Sanchez and I were across the street from my pad, upstairs at the Huntington Beach Brew Pub.
“Why am I always coming out to O.C. to meet you?” he asked.
“Because I’m worth it,” I said. “What’s Danielle doing tonight?”
“She’s taking a class. Going back to school to get a degree in finance. She’s hit a ceiling at work, needs the degree.”
“It’s about time you let her have a life you chauvinistic Latino pig.”
“Hey, I’m only half Latino.”
We were both drinking the blond house draft, a light, sweet beer.
Sanchez said, “Why is it the blond beer is the lighter beer, and the darker beer gets you drunk faster? Thought blonds have more fun.”
“How long you been thinking that one up?”
“Just came to me. I am, after all, a UCLA-educated Latino.”
Our food came. And lots of it. I had ordered from the appetizer menu, running my forefinger straight down the list and rattling off anything that sounded good. And it all sounded good. Now, plates of nachos, chicken wings, calamari, southwestern eggrolls and even an artichoke were arriving steadily at our table.
“Someone in the kitchen must like you,” said Sanchez, “because they gave you a green flower.”
“It’s called an artichoke, you oaf.”
“Well, your arteries are going to be choking after you eat all that shit.”

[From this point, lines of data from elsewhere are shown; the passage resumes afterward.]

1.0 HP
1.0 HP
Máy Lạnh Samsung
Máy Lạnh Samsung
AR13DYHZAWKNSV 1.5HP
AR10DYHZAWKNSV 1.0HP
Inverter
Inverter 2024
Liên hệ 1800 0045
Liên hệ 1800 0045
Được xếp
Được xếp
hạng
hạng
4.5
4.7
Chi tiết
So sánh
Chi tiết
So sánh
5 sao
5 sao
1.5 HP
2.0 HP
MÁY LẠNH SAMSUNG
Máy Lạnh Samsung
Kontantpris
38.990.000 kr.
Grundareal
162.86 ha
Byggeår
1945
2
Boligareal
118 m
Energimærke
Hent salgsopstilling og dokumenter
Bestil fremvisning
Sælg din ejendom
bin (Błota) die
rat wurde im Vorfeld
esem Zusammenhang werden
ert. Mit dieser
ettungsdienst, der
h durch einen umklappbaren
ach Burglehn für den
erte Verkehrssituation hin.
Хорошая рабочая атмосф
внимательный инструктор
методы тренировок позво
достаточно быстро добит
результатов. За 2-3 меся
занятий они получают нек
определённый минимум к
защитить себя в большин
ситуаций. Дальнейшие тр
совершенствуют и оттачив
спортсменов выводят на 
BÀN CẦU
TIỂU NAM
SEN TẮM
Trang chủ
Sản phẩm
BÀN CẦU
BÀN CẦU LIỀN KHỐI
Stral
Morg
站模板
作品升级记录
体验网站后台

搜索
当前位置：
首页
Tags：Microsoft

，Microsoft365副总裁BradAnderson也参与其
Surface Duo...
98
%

Despite myself, I laughed.
“What can I say?” Sanchez said. “I’m on a roll. Can I have any of that shit?”
“Get your own food.”
“Can’t; you cleaned out the kitchen.”
We drank from our beer. The Lakers were playing the Jazz. Shaq was unloading on them.

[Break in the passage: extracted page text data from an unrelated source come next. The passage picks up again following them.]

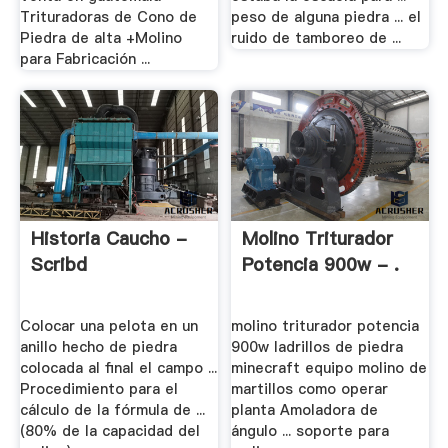
Trituradoras de Cono de
peso de alguna piedra ... el
Piedra de alta +Molino
ruido de tamboreo de ...
para Fabricación ...
Historia Caucho -
Molino Triturador
Scribd
Potencia 900w - .
Colocar una pelota en un
molino triturador potencia
anillo hecho de piedra
900w ladrillos de piedra
colocada al final el campo ...
minecraft equipo molino de
Procedimiento para el
martillos como operar
cálculo de la fórmula de ...
planta Amoladora de
(80% de la capacidad del
ángulo ... soporte para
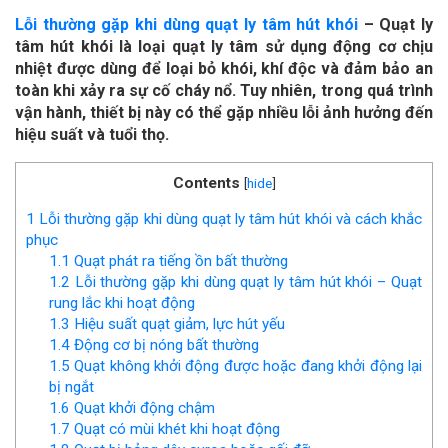
Lỗi thường gặp khi dùng quạt ly tâm hút khói
– Quạt ly
tâm hút khói là loại quạt ly tâm sử dụng động cơ chịu
nhiệt được dùng để loại bỏ khói, khí độc và đảm bảo an
toàn khi xảy ra sự cố cháy nổ. Tuy nhiên, trong quá trình
vận hành, thiết bị này có thể gặp nhiều lỗi ảnh hưởng đến
hiệu suất và tuổi thọ.
Contents
[
hide
]
1
Lỗi thường gặp khi dùng quạt ly tâm hút khói và cách khắc
phục
1.1
Quạt phát ra tiếng ồn bất thường
1.2
Lỗi thường gặp khi dùng quạt ly tâm hút khói – Quạt
rung lắc khi hoạt động
1.3
Hiệu suất quạt giảm, lực hút yếu
1.4
Động cơ bị nóng bất thường
1.5
Quạt không khởi động được hoặc đang khởi động lại
bị ngắt
1.6
Quạt khởi động chậm
1.7
Quạt có mùi khét khi hoạt động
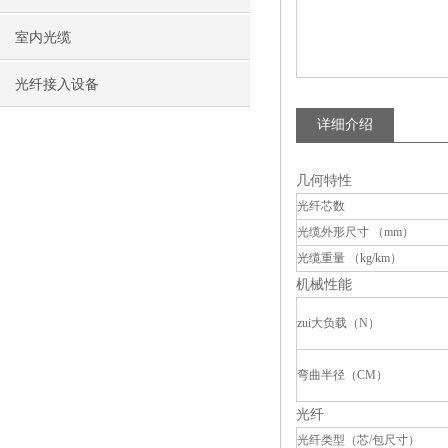
室内光缆
光纤接入设备
详细介绍
几何特性
光纤芯数
光缆外形尺寸 （mm）
光缆重量 （kg/km）
机械性能
zui大负载（N）
弯曲半径（CM）
光纤
光纤类型（芯/包尺寸）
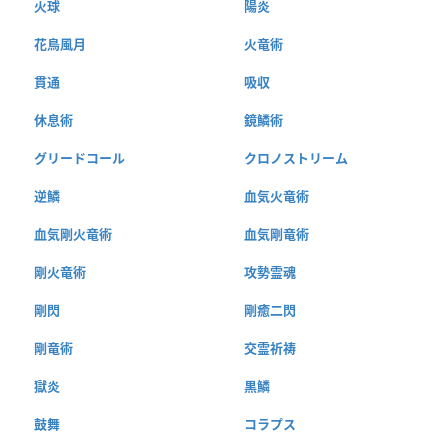
火球
陽炎
花鳥風月
火竜術
貫通
吸収
休息術
鏡鱗術
グリードコール
クロノストリーム
逆鱗
血気火竜術
血気剛火竜術
血気剛竜術
剛火竜術
攻勢霊魂
剛閃
剛癒二閃
剛竜術
交霊祈祷
獄炎
黒鱗
鼓舞
コラプス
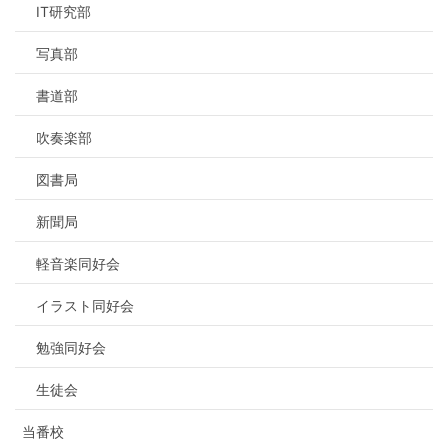
IT研究部
写真部
書道部
吹奏楽部
図書局
新聞局
軽音楽同好会
イラスト同好会
勉強同好会
生徒会
当番校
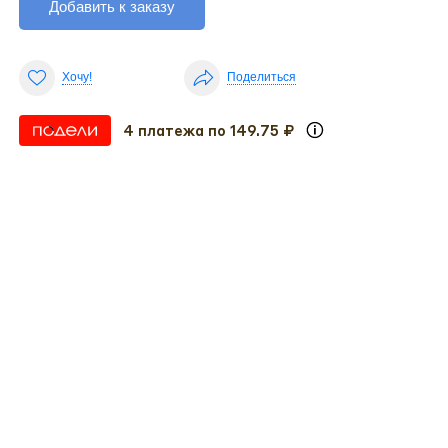
Добавить к заказу
Хочу!
Поделиться
4 платежа по 149.75 ₽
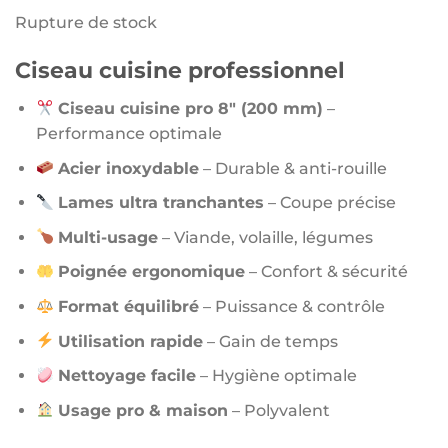
Rupture de stock
Ciseau cuisine professionnel
Ciseau cuisine pro 8″ (200 mm)
–
Performance optimale
Acier inoxydable
– Durable & anti-rouille
Lames ultra tranchantes
– Coupe précise
Multi-usage
– Viande, volaille, légumes
Poignée ergonomique
– Confort & sécurité
Format équilibré
– Puissance & contrôle
Utilisation rapide
– Gain de temps
Nettoyage facile
– Hygiène optimale
Usage pro & maison
– Polyvalent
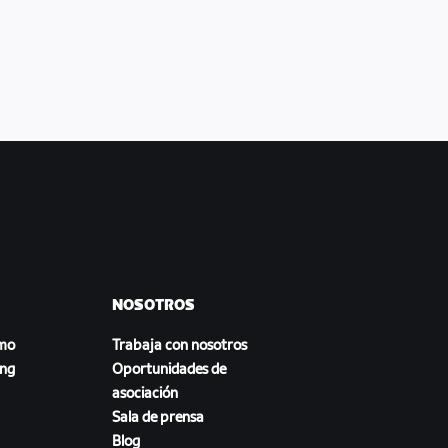
NOSOTROS
smo
Trabaja con nosotros
ing
Oportunidades de
asociación
Sala de prensa
Blog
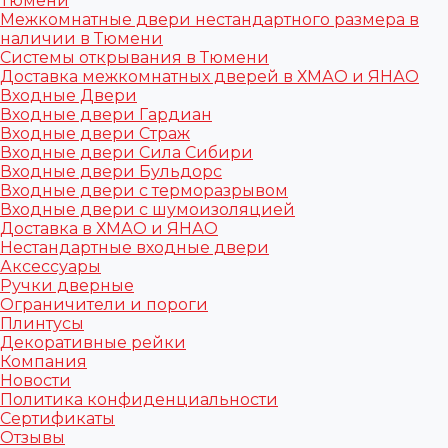
Тюмени
Межкомнатные двери нестандартного размера в
наличии в Тюмени
Системы открывания в Тюмени
Доставка межкомнатных дверей в ХМАО и ЯНАО
Входные Двери
Входные двери Гардиан
Входные двери Страж
Входные двери Сила Сибири
Входные двери Бульдорс
Входные двери с терморазрывом
Входные двери с шумоизоляцией
Доставка в ХМАО и ЯНАО
Нестандартные входные двери
Аксессуары
Ручки дверные
Ограничители и пороги
Плинтусы
Декоративные рейки
Компания
Новости
Политика конфиденциальности
Сертификаты
Отзывы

“So I’ve got news on Pencil Dick.”
“Who’s Pencil Dick?”
“Your teacher friend, Bryan Dawson. Anyone poking high school students is called a pencil dick.”
“I see; what’s the news?”
Sanchez leaned forward on his elbows. “Pencil Dick was involved in another murder up north. In a city called Half Moon Bay.”
“So tell me.”
“A student of his, a band student, disappeared. They found her floating in the San Francisco bay. Pencil Dick was a suspect, but they couldn’t pin anything on him. He quit his job and came down here.”